Remembering Ernie Harwell
I did not know Ernie Harwell well.
We’d say hi when we saw each other at Tigers’ games.
We sat together in a dugout once at Memorial Field in Royal Oak and talked about baseball for a good half hour or more.
The Royal Oak Sandlot League had named one of its leagues after the Tigers’ Hall of Fame announcer.
Harwell talked sincerely about his appreciation. He talked about his love of baseball, and how that love affair had begun. I asked him some questions, but mostly we just talked. I think Ernie appreciated that. I know I did. It was no interrogation.
It was in late in the winter of 2009 when I was going through my voice mail messages at work. There is nothing noteworthy about that since I do it on a daily basis.
But one message in particular immediately got my attention. It was the voice; the same voice that came through the Heath Kit transistor radio that my dad and I built when I was a young kid. I’d turn that radio on late at night and listen to the Tigers’ games on the West Coast.
It was the same voice that said many times he stood there like a house on the side of the road when someone struck out; the same voice that said a man from Paw Paw or a woman from Ludington had caught that foul ball.
It was Ernie Harwell wishing me good luck because he had heard I’d gotten sick. That was the kind of guy he was. Ernie was succumbing to cancer by that point and he still took the time to wish me good luck with my battle with that same insidious disease.
The stories of Ernie’s kindness are numerous and legendary. So are the tales of his impact on people, some of whom he’d never met.
I remember talking to a woman years ago who was visually impaired. Because of her blindness, she had never had the pleasure of actually seeing a Tigers’ game. Her conduit to the sport and her hometown team was Ernie Harwell and she loved him for it. The verbal pictures he drew for her were vivid.

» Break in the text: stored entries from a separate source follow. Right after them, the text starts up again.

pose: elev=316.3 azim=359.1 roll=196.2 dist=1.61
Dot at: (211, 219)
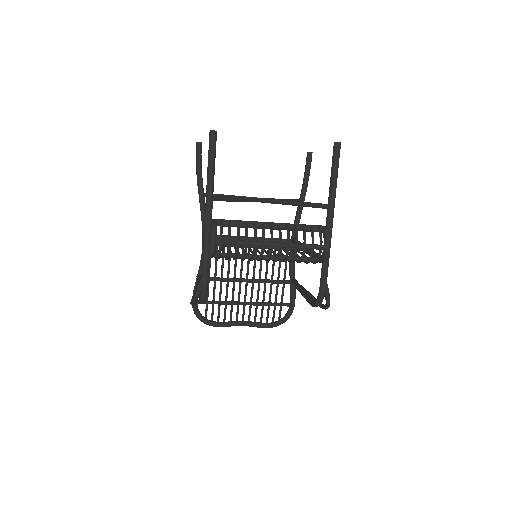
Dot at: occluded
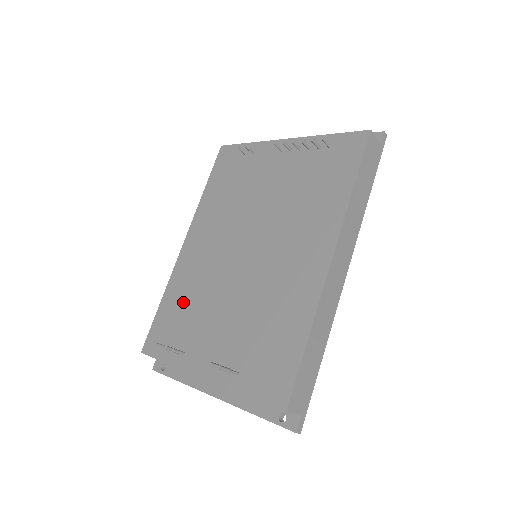
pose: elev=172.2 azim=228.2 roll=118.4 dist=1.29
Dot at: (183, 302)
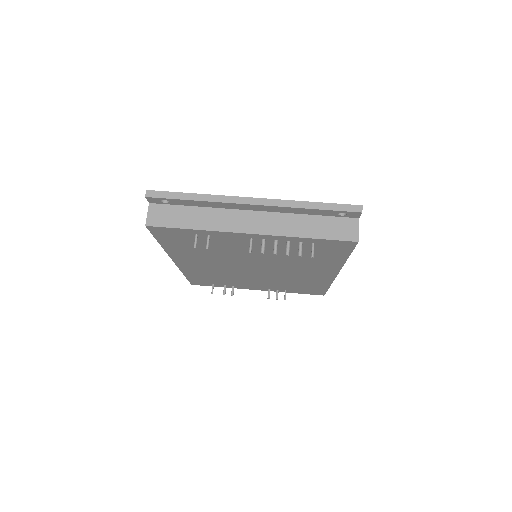
Dot at: (210, 277)
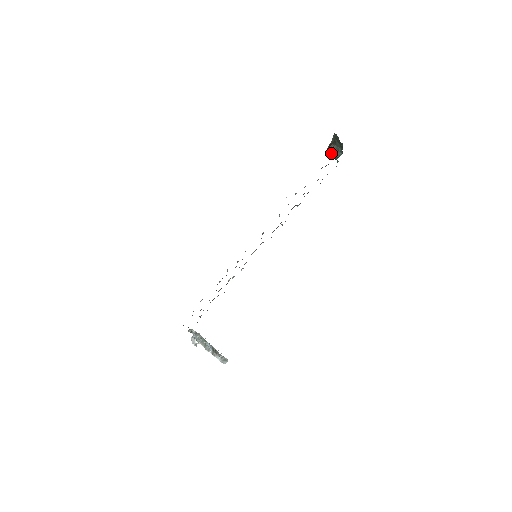
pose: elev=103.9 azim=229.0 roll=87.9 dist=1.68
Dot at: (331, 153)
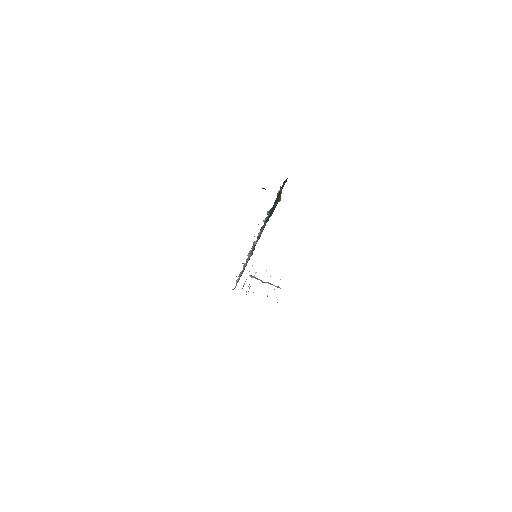
Dot at: occluded
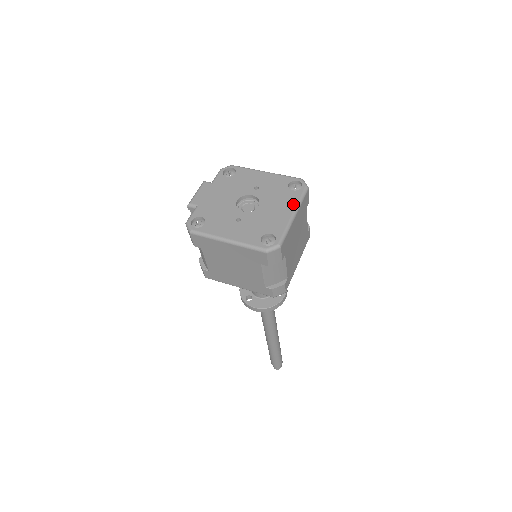
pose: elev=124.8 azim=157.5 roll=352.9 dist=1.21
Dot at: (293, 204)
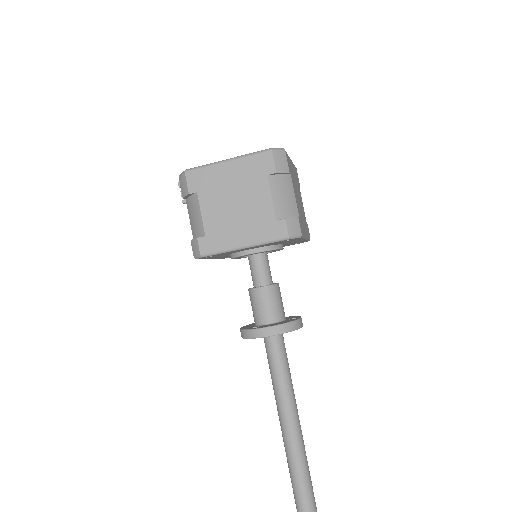
Dot at: occluded
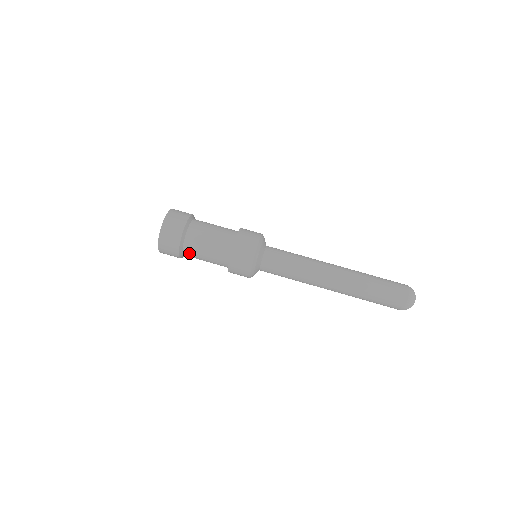
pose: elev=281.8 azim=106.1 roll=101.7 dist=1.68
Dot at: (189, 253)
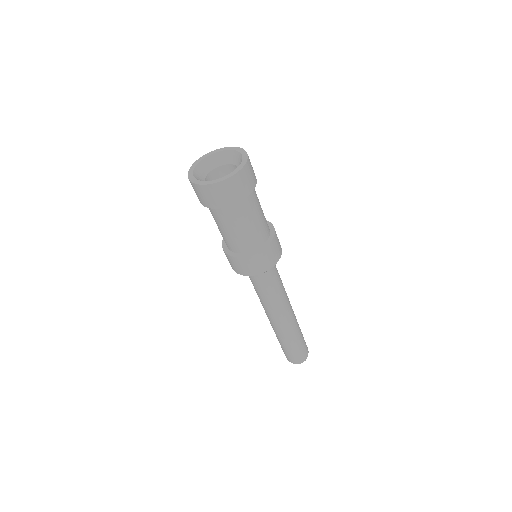
Dot at: occluded
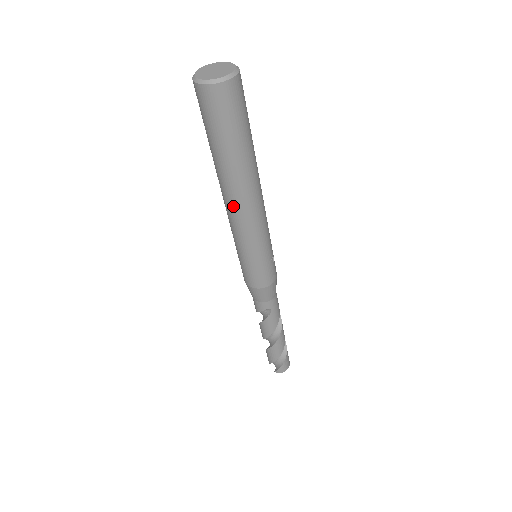
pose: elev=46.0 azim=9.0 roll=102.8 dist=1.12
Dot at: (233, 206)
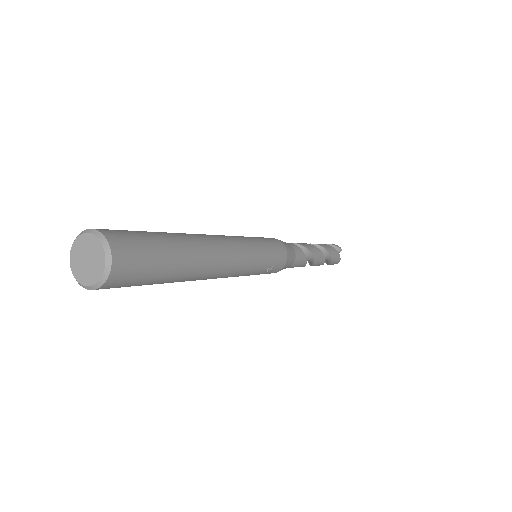
Dot at: occluded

I hear that “Ernie,” Mitch Albom’s play dedicated to Ernie Harwell, is well-worth seeing. The play’s run has been extended to Sunday, July 31, at the City Theatre, which is just one block from Comerica Park.
Ernie Harwell was 92 when he died on May 4, 2010, after nearly a year-long battle with cancer.
“Ernie” is set on Ernie Harwell’s last night at Comerica Park, when he was about to give a final thank you to the fans. Just before he walks onto the field, he encounters a boy who is anxious to know all about him.
Most tickets cost $20, and convenient show times make it easy to also catch a Tigers’ game.
Ernie Harwell would appreciate that. He always cared about the fans. That was just his nature.